What I personally don’t like is the size of the Lenovo K4 Note. Despite the curved back, it’s just not the grip you’d want. The Lenovo K4 Note, much like the Yu Yutopia, feels too wide to hold comfortably. At 158 grams, it’s not very heavy, but the size somewhat overshadows that fact, making it rather unwieldy.
Beyond all that though, the Lenovo K4 Note becomes one of only two phones to bring the fingerprint sensor to this market and like the Coolpad Note 3 (the other one), this fingerprint sensor is also quite good. Of course, using it five or six times at the demo arena doesn’t really count for much, but hey, first impressions matter, right?
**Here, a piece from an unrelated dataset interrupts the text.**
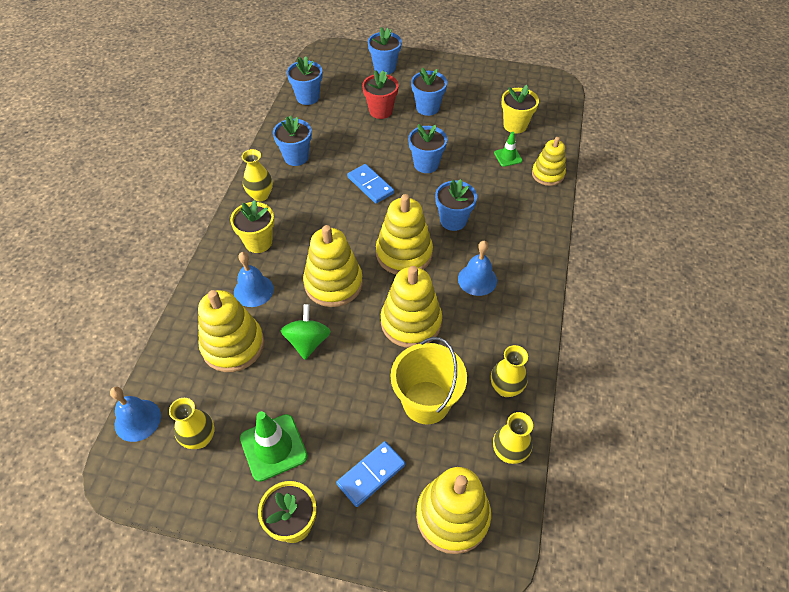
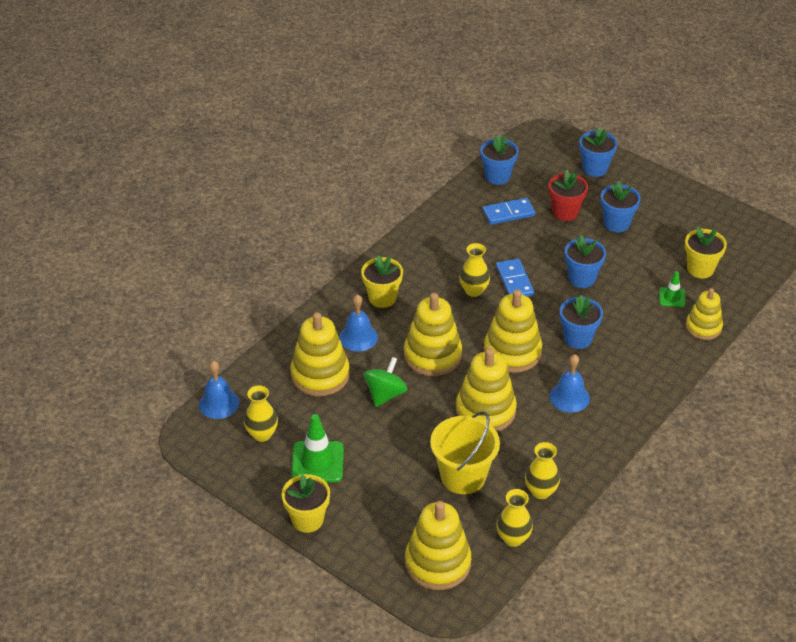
camera: 25 degrees right, 10 degrees down
(260, 195) = (404, 257): yellow vase -> yellow vase (474, 291)
(296, 157) = (456, 232): blue flower pot -> none
(371, 474) = (387, 510): blue domino -> blue domino (508, 213)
In a nutshell, the Lenovo K4 Note is a phone that takes everything good about Motorola and combines it with everything good about Lenovo. It takes a distinctly different design point of view, to a low price point, while keeping the specifications reasonably high enough that you don’t disregard it on first look. It’s a phone that deserves attention and not simply for the history attached to it.